Secondo la stampa statunitense e britannica, Kiev avrebbe chiesto esplicitamente anche missili Tomahawk, armi dall’alto potenziale offensivo, che però Trump avrebbe rifiutato di inserire nell’accordo. Tutto il resto invece è stato approvato, dai sistemi a lungo raggio ad altre forniture che segnano un ulteriore salto di qualità nell’impegno bellico americano a sostegno dell’Ucraina.
Zelensky, che continua a presentarsi come difensore della libertà europea, sembra in realtà trasformare il suo Paese in un laboratorio permanente per gli interessi militari statunitensi, mentre i costi umani e sociali della guerra si scaricano interamente sulla popolazione ucraina. Nonostante i proclami sulla necessità di resistere a Mosca, la realtà è che un accordo di queste dimensioni non è solo un sostegno difensivo: è un carburante che prolunga il conflitto e alza la posta sullo scenario internazionale.
La cifra indicata di 90 miliardi di dollari, che per molti Paesi significherebbe la possibilità di rifondare sanità, istruzione e infrastrutture, viene invece dirottata verso il riarmo in una guerra che, a più di tre anni dal suo inizio, non sembra avvicinarsi alla conclusione.

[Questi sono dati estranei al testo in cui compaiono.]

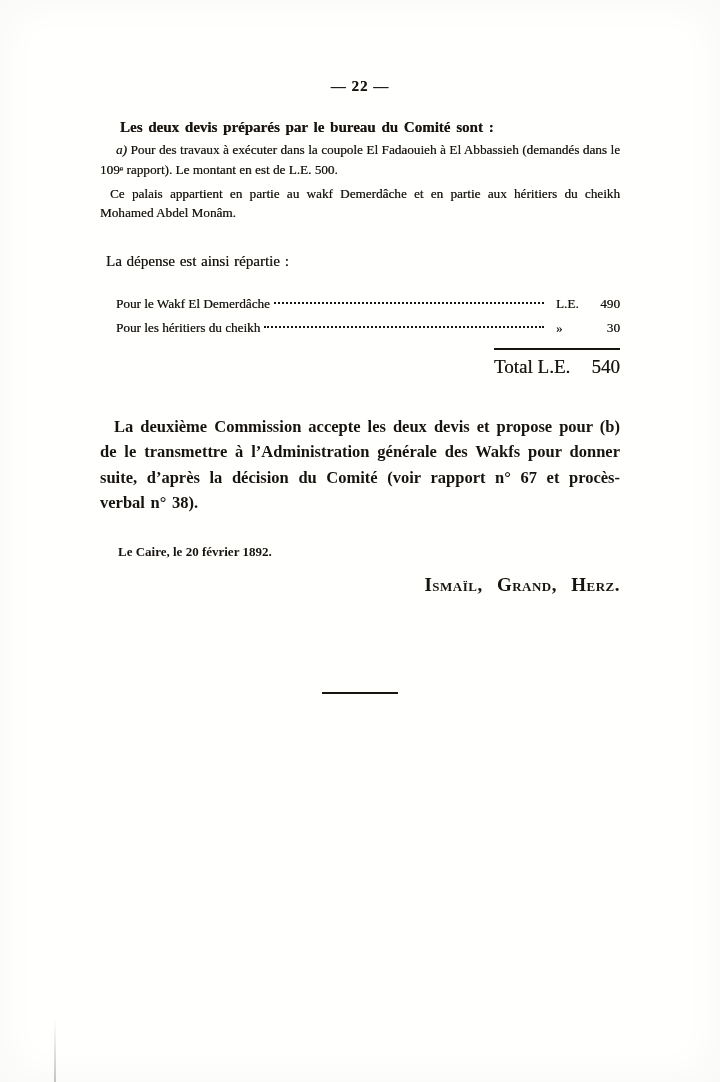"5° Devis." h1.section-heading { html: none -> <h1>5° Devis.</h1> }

L’impressione diffusa è che Kiev, sotto la guida di Zelensky, si sia ormai piegata a una totale dipendenza da Washington, rinunciando a ogni ipotesi di negoziato o di politica autonoma.

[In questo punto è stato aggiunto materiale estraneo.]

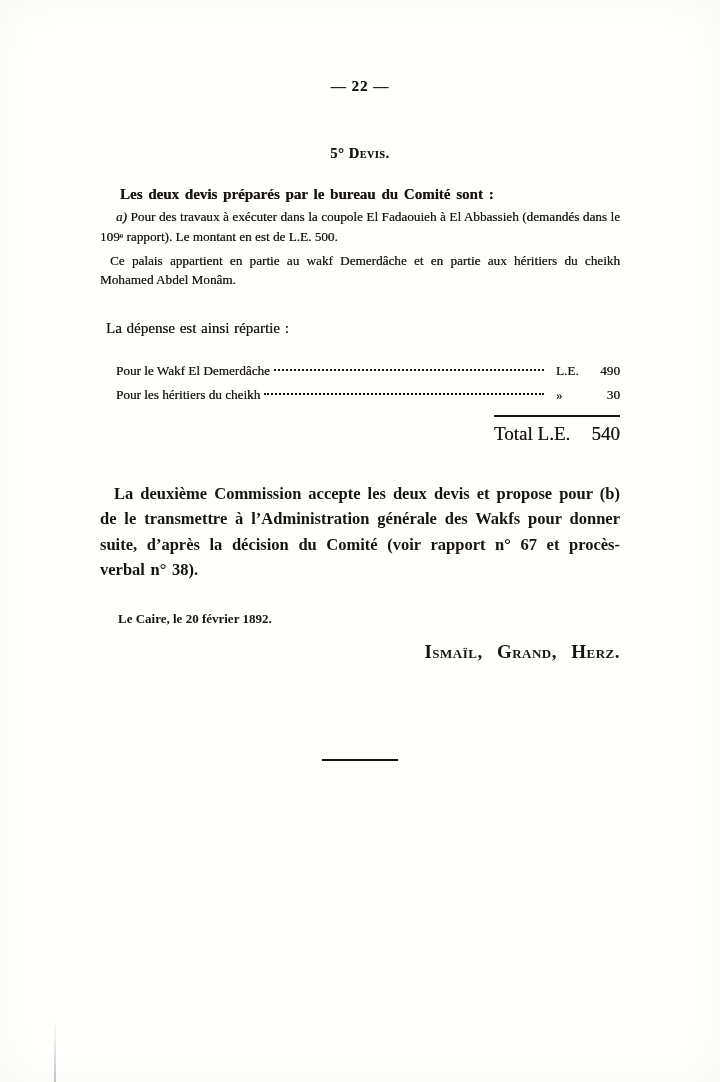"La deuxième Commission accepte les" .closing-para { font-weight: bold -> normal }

Il Cremlino ha già reagito con durezza, parlando di una “provocazione” e di una scelta che non potrà che accrescere le tensioni globali. E, mentre il conflitto rischia di allargarsi a nuove frontiere, resta senza risposta la domanda di fondo: davvero un fiume di armi è la strada per la pace, o non sarà piuttosto l’ennesimo modo per alimentare l’instabilità, arricchire i colossi dell’industria bellica e trascinare l’Europa in una guerra infinita?